On les utilise aussi en présence de radiations ionisantes dans l'industrie nucléaire : vis de commande, boulons, ... dans le vide spatial, en présence de vibrations : plaques de dilatation, plaquettes de freins, ... dans le cas de températures extrêmes : chaînes de convoyeurs, ... en ambiance poussiéreuse ...
- Revêtement Graphoil (Snecma) : vernis thermostable à base de bisulfure de molybdène, qui s'applique sur des pièces fonctionnant dans les carburants et les huiles à moyenne température. Ses performances sont supérieures à celles des lubrifiants traditionnels à base de graphite (tenue sans écaillage dans le kérosène TRO à 150 °C pendant 24 heures).
- Revêtement Ni-Ag/MOS2 (Brevet Snecma industrialisé par Snecma Services) : ce procédé a été développé pour optimiser la lubrification des pièces fonctionnant à très basse température, notamment dans l'hydrogène liquide à -253 °C.
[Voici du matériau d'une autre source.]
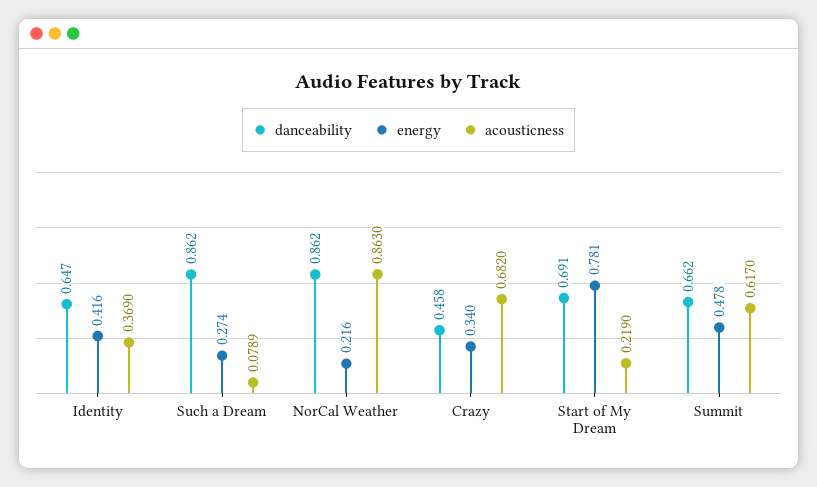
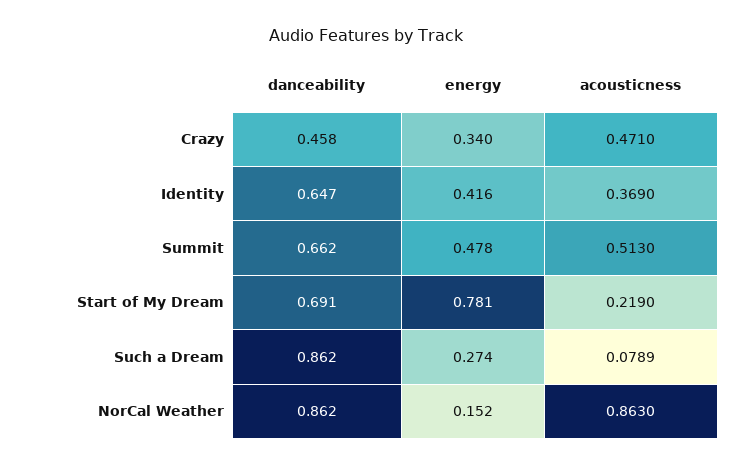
  {
    "danceability": {
      "Identity": 0.647,
      "Such a Dream": 0.862,
      "NorCal Weather": 0.862,
      "Crazy": 0.458,
      "Start of My Dream": 0.691,
      "Summit": 0.662
    },
    "energy": {
      "Identity": 0.416,
      "Such a Dream": 0.274,
-     "NorCal Weather": 0.216,
+     "NorCal Weather": 0.152,
      "Crazy": 0.34,
      "Start of My Dream": 0.781,
      "Summit": 0.478
    },
    "acousticness": {
      "Identity": 0.369,
      "Such a Dream": 0.0789,
      "NorCal Weather": 0.863,
-     "Crazy": 0.682,
+     "Crazy": 0.471,
      "Start of My Dream": 0.219,
-     "Summit": 0.617
+     "Summit": 0.513
    }
  }

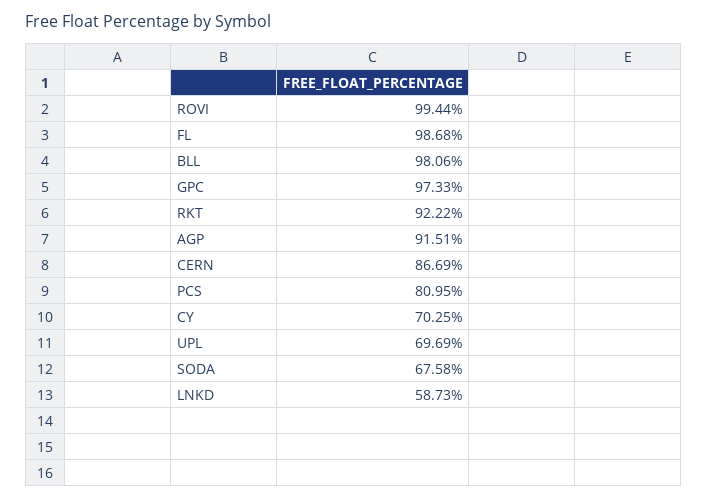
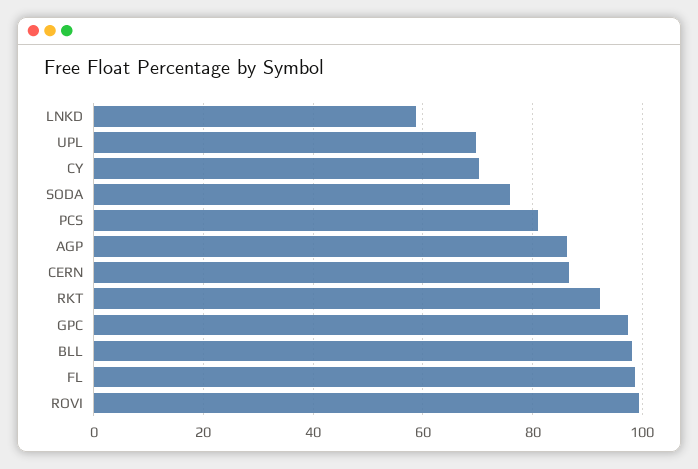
  {
    "ROVI": 99.44,
    "FL": 98.68,
    "BLL": 98.06,
    "GPC": 97.33,
    "RKT": 92.22,
-   "AGP": 91.51,
+   "AGP": 86,
    "CERN": 86.69,
    "PCS": 80.95,
    "CY": 70.25,
    "UPL": 69.69,
-   "SODA": 67.58,
+   "SODA": 76,
    "LNKD": 58.73
  }

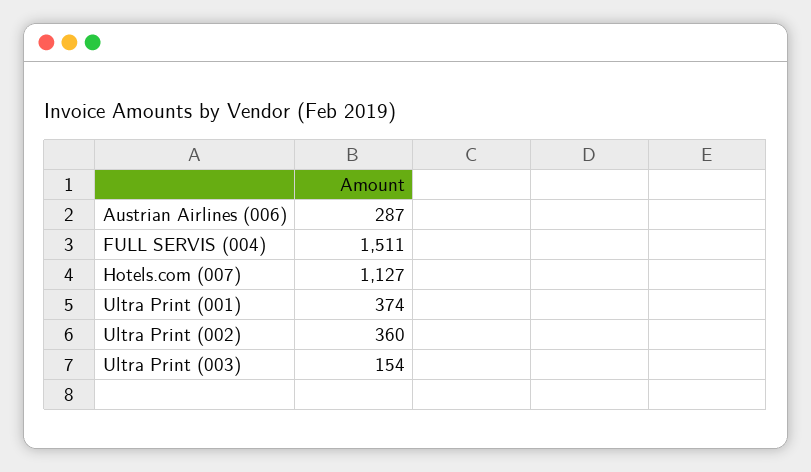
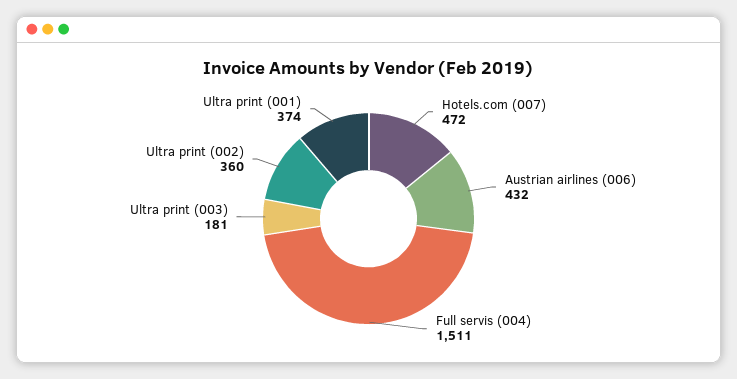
  {
-   "Austrian Airlines (006)": 287,
+   "Austrian Airlines (006)": 432,
    "FULL SERVIS (004)": 1511,
-   "Hotels.com (007)": 1127,
+   "Hotels.com (007)": 472,
    "Ultra Print (001)": 374,
    "Ultra Print (002)": 360,
-   "Ultra Print (003)": 154
+   "Ultra Print (003)": 181
  }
Frottement ultrafaible, suprafriction
modifierLes bases théoriques des phénomènes décrits ci-dessous se trouvent dans le chapitre Tribologie - Genèse des frottements.
Les études des structures lamellaires du graphite et du bisulfure de molybdène confirment que le facteur de frottement varie de façon périodique avec leur inclinaison relative. Dans le cas de réseaux cubiques, le plus faible frottement a lieu lorsque le décalage angulaire est de 45°. Pour le graphite, dont la structure est hexagonale, le facteur de frottement passe par un maximum tous les 60°, ce qui est conforme à l'intuition.
Jean-Michel Martin et son équipe de l'École Centrale de Lyon ont montré que lors du glissement, les feuillets de bisulfure de molybdène subissaient une double rotation par rapport à la direction du mouvement et par rapport aux autres feuillets, pour arriver à une position d'incommensurabilité. Ils ont découvert également que le dithiocarbamate de molybdène largement utilisé comme additif des huiles au Japon et aux États-Unis avait la propriété de former à la surface des pièces, sous l'effet du frottement, de petits feuillets de bisulfure de molybdène formés d'une seule couche de molécules. Outre leurs diverses actions protectrices, ces feuillets permettent d'abaisser le frottement jusqu'à des valeurs de l'ordre de 0,05.
D'importantes réductions du facteur de frottement sont obtenues sur des couches minces de carbone adamantin qui ont également l'avantage de diminuer considérablement l'usure. L'industrie japonaise utilise d'ores et déjà cette technique pour traiter les contacts cames/poussoirs de moteurs automobiles de série.